Belangrijke rol voor Nederland bij afschaffing apartheid

Internationale boycot van Zuid-Afrikaanse Outspan-sinaasappelen door Nederlandse antiapartheidsbewegingen

Punt (ANEFO) - Nationaal Archief, CC BY-SA 3.0

Op 16 juni 1990 juichte een uitzinnige menigte ANC-leider Nelson Mandela, die dat jaar was vrijgelaten, toe vanaf het Leidseplein. Jarenlang hadden Nederlandse bewegingen zich ingezet voor afschaffing van de apartheid in Zuid-Afrika.
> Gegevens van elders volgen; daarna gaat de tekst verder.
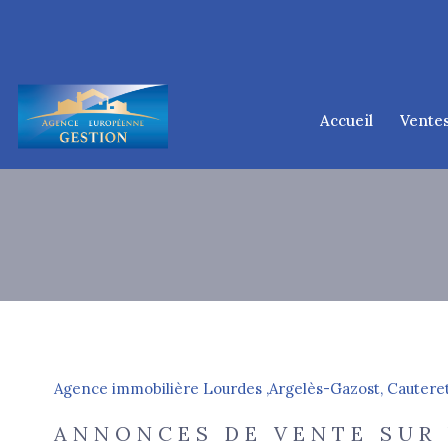
accueil
vente
lourd
tarb
argelès-
cauter
d
ponta
Type de bien
Agence immobilière Lourdes ,Argelès-Gazost, Cauteret
65400 - Vier-Bordes
ANNONCES DE VENTE SUR 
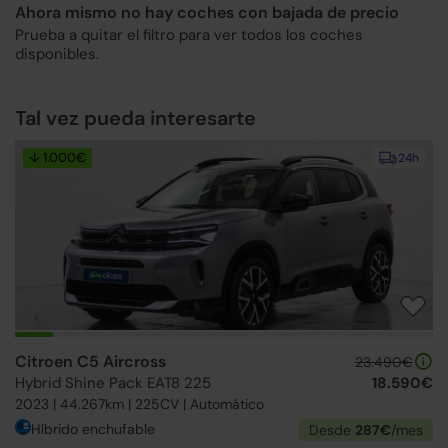
Ahora mismo no hay coches con bajada de precio
Prueba a quitar el filtro para ver todos los coches
disponibles.
Tal vez pueda interesarte
↓ 1.000€
24h
Citroen C5 Aircross
23.490€
Hybrid Shine Pack EAT8 225
18.590€
2023 | 44.267km | 225CV | Automático
Híbrido enchufable
Desde
287€
/mes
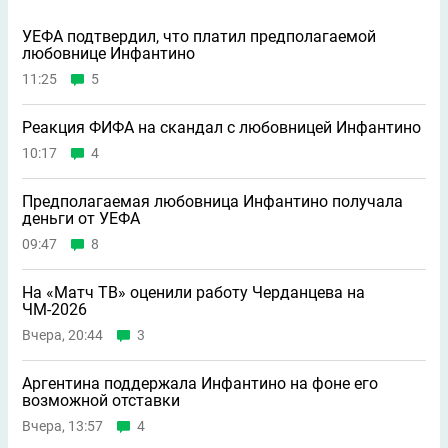
УЕФА подтвердил, что платил предполагаемой
любовнице Инфантино
11:25
5
Реакция ФИФА на скандал с любовницей Инфантино
10:17
4
Предполагаемая любовница Инфантино получала
деньги от УЕФА
09:47
8
На «Матч ТВ» оценили работу Черданцева на
ЧМ-2026
Вчера, 20:44
3
Аргентина поддержала Инфантино на фоне его
возможной отставки
Вчера, 13:57
4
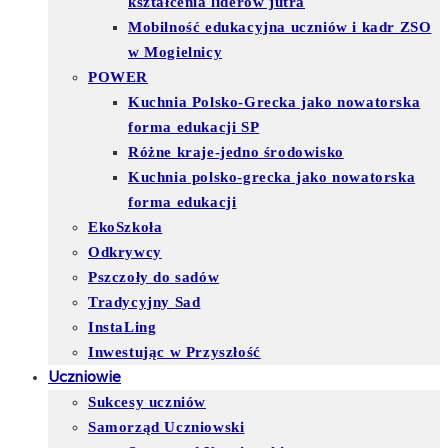
kształcenia liderów jutra
Mobilność edukacyjna uczniów i kadr ZSO
w Mogielnicy
POWER
Kuchnia Polsko-Grecka jako nowatorska
forma edukacji SP
Różne kraje-jedno środowisko
Kuchnia polsko-grecka jako nowatorska
forma edukacji
EkoSzkoła
Odkrywcy
Pszczoły do sadów
Tradycyjny Sad
InstaLing
Inwestując w Przyszłość
Uczniowie
Sukcesy uczniów
Samorząd Uczniowski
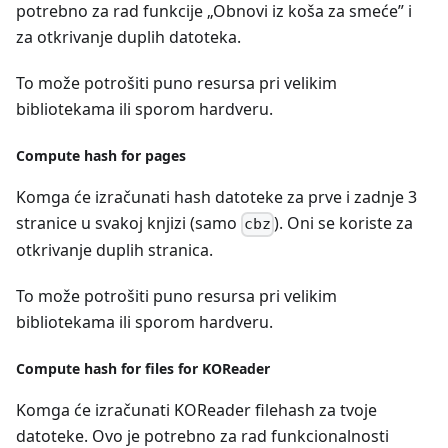
potrebno za rad funkcije „Obnovi iz koša za smeće” i
za otkrivanje duplih datoteka.
To može potrošiti puno resursa pri velikim
bibliotekama ili sporom hardveru.
Compute hash for pages
Komga će izračunati hash datoteke za prve i zadnje 3
stranice u svakoj knjizi (samo
). Oni se koriste za
cbz
otkrivanje duplih stranica.
To može potrošiti puno resursa pri velikim
bibliotekama ili sporom hardveru.
Compute hash for files for KOReader
Komga će izračunati KOReader filehash za tvoje
datoteke. Ovo je potrebno za rad funkcionalnosti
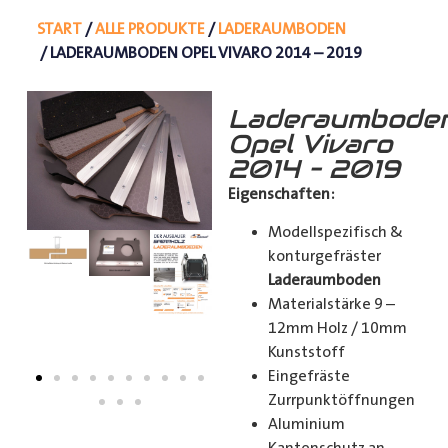
START
/
ALLE PRODUKTE
/
LADERAUMBODEN
/ LADERAUMBODEN OPEL VIVARO 2014 – 2019
Laderaumbode
Opel Vivaro
2014 – 2019
Eigenschaften:
Modellspezifisch &
konturgefräster
Laderaumboden
Materialstärke 9 –
12mm Holz / 10mm
Kunststoff
Eingefräste
Zurrpunktöffnungen
Aluminium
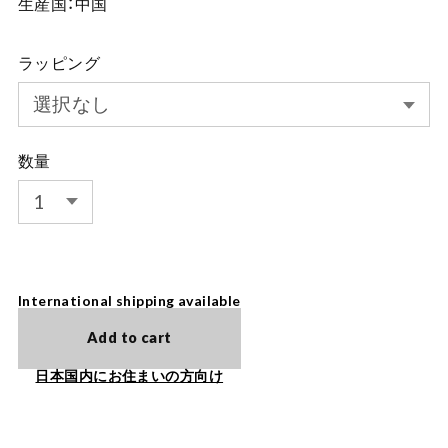
生産国：中国
ラッピング
数量
International shipping available
Add to cart
日本国内にお住まいの方向け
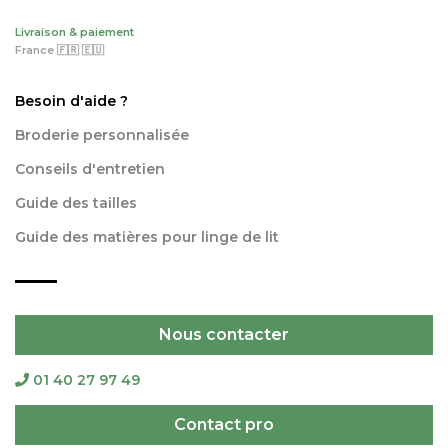
Livraison & paiement
France 🇫🇷 🇪🇺
Besoin d'aide ?
Broderie personnalisée
Conseils d'entretien
Guide des tailles
Guide des matières pour linge de lit
Nous contacter
01 40 27 97 49
Contact pro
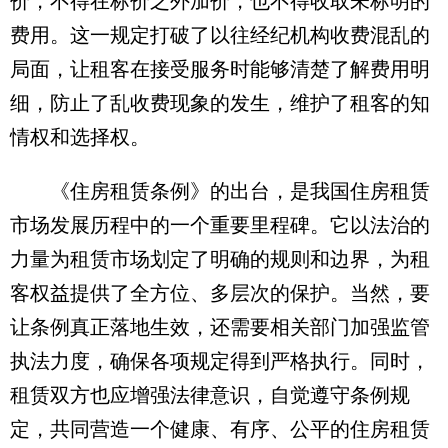
价，不得在标价之外加价，也不得收取未标明的
费用。这一规定打破了以往经纪机构收费混乱的
局面，让租客在接受服务时能够清楚了解费用明
细，防止了乱收费现象的发生，维护了租客的知
情权和选择权。
《住房租赁条例》的出台，是我国住房租赁
市场发展历程中的一个重要里程碑。它以法治的
力量为租赁市场划定了明确的规则和边界，为租
客权益提供了全方位、多层次的保护。当然，要
让条例真正落地生效，还需要相关部门加强监管
执法力度，确保各项规定得到严格执行。同时，
租赁双方也应增强法律意识，自觉遵守条例规
定，共同营造一个健康、有序、公平的住房租赁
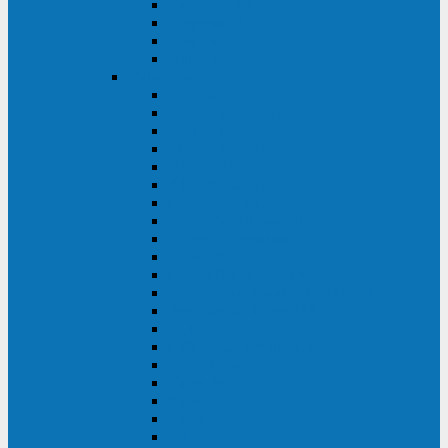
Excelente VM
Uniprom 3L
Uniprom 3M
Uniprom 3S
CyberPower
CPS (600-7500ВА)
SMP (350-750ВА)
HSTP3T (3:3)
SM/SMX (3:3)
OLS (3:1)
RT33 (3 фазы)
Online S (ECO)
Online S (Advanced)
Online S (Premium)
Online (OL)
Online (High-Density)
Professional Rackmount (PR RT)
Professional Tower (PR)
PLT
Office Rackmount (OR)
PFC Sinewave (CP)
Value Pro
Value SOHO
Value
UT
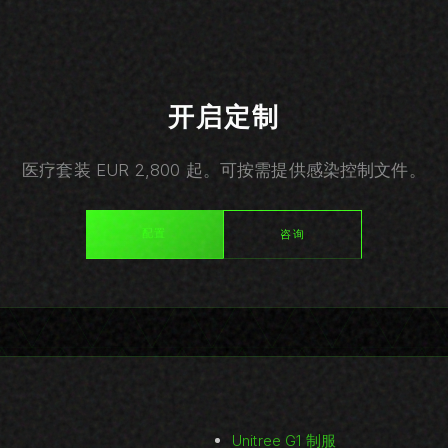
开启定制
医疗套装 EUR 2,800 起。可按需提供感染控制文件。
配置
咨询
Unitree G1 制服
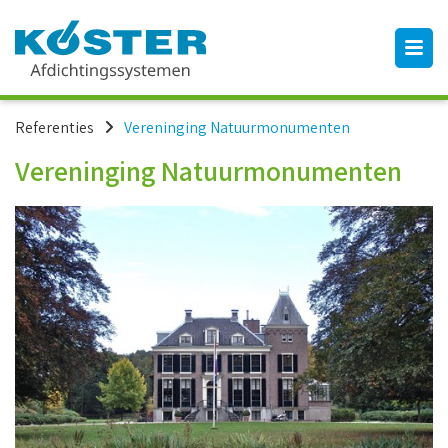
Referenties
Vereninging Natuurmonumenten
Vereninging Natuurmonumenten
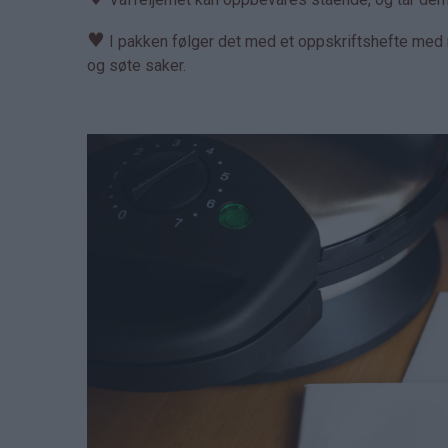
♥
I pakken følger det med et oppskriftshefte med m
og søte saker.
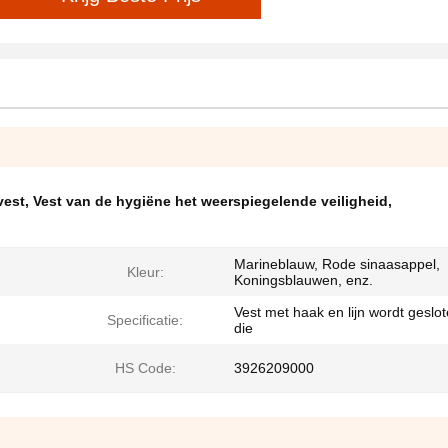
vest
,
Vest van de hygiëne het weerspiegelende veiligheid
,
Marineblauw, Rode sinaasappel,
Kleur:
Koningsblauwen, enz.
Vest met haak en lijn wordt geslo
Specificatie:
die
HS Code:
3926209000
In Zuid-Afrika voerde de regering in 1948 de apartheid in, een wettelijk systeem van rassensegregatie. Hiermee streefde ze een totale scheiding tussen blanken en gekleurde mensen na. Het Afrikaans Nationaal Congres (ANC), dat al was opgericht in 1912 om de belangen te behartigen van de gekleurde Zuid-Afrikanen, kwam hiertegen in opstand. De advocaat Nelson Mandela wilde met geweld het apartheidsregime in Zuid-Afrika omver werpen en kreeg hiervoor levenslang in 1964. Tijdens zijn gevangenschap streed het ANC verder. Langzaamaan kwam er steeds meer hulp uit het buitenland, waaronder van antiapartheidsbewegingen in Nederland.

ANC-afvaardiging 1914. V.l.n.r.: Thomas Mapike, dominee Walter Rubusana, dominee John Dube, Saul Msane, Sol Plaatje.
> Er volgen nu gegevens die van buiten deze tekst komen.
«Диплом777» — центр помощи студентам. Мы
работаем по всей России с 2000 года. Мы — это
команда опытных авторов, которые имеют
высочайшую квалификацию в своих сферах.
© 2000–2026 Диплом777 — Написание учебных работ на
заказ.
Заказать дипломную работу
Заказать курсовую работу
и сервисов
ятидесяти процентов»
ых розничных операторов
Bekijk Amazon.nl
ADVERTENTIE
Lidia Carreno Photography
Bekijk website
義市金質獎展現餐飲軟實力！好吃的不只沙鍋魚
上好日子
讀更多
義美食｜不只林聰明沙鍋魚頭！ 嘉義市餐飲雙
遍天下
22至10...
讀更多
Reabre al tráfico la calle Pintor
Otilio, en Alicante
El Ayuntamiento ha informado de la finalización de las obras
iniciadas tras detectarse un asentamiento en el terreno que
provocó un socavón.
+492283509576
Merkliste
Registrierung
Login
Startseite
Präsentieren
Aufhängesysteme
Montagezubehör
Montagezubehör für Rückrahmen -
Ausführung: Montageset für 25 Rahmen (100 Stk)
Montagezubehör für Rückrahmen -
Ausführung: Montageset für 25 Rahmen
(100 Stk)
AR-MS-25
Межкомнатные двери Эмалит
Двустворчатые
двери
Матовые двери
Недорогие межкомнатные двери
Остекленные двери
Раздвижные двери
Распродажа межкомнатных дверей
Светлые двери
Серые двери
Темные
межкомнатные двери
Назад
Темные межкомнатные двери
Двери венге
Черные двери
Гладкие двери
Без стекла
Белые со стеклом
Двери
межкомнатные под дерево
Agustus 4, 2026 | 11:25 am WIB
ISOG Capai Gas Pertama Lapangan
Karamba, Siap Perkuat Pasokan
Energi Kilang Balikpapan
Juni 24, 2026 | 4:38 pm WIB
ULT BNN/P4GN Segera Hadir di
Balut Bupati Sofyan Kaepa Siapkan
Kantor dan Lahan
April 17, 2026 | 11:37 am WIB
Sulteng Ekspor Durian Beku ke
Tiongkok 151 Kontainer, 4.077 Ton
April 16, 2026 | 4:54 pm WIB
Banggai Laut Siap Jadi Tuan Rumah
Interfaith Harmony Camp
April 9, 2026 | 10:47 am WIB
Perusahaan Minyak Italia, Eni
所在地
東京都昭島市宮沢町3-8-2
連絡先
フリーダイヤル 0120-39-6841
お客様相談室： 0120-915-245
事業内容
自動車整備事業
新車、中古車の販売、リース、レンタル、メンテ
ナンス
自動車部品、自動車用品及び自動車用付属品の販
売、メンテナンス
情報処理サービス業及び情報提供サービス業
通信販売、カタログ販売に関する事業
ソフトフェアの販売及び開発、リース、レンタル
Wikimedia Commons, publiek domein

De rol die apartheid speelde en het gevecht daartegen was tot de jaren zeventig vrij kleinschalig in Nederland. Er was een comité Zuid-Afrika en ook in kerken was er aandacht voor, maar het omslagpunt kwam in de jaren zeventig. Progressieve jongeren verenigden zich in antiapartheidsbewegingen en begonnen acties te voeren. Dit zou uitgroeien tot de grootste en meest effectieve antiapartheidsbeweging van Europa. De actiegroepen ondersteunden de ANC vrijheidsstrijders in ballingschap met geld en materieel. De meeste acties en demonstraties die in Nederland werden georganiseerd, waren vreedzaam. Het voornaamste doel was mensen informeren over de situatie in Zuid-Afrika.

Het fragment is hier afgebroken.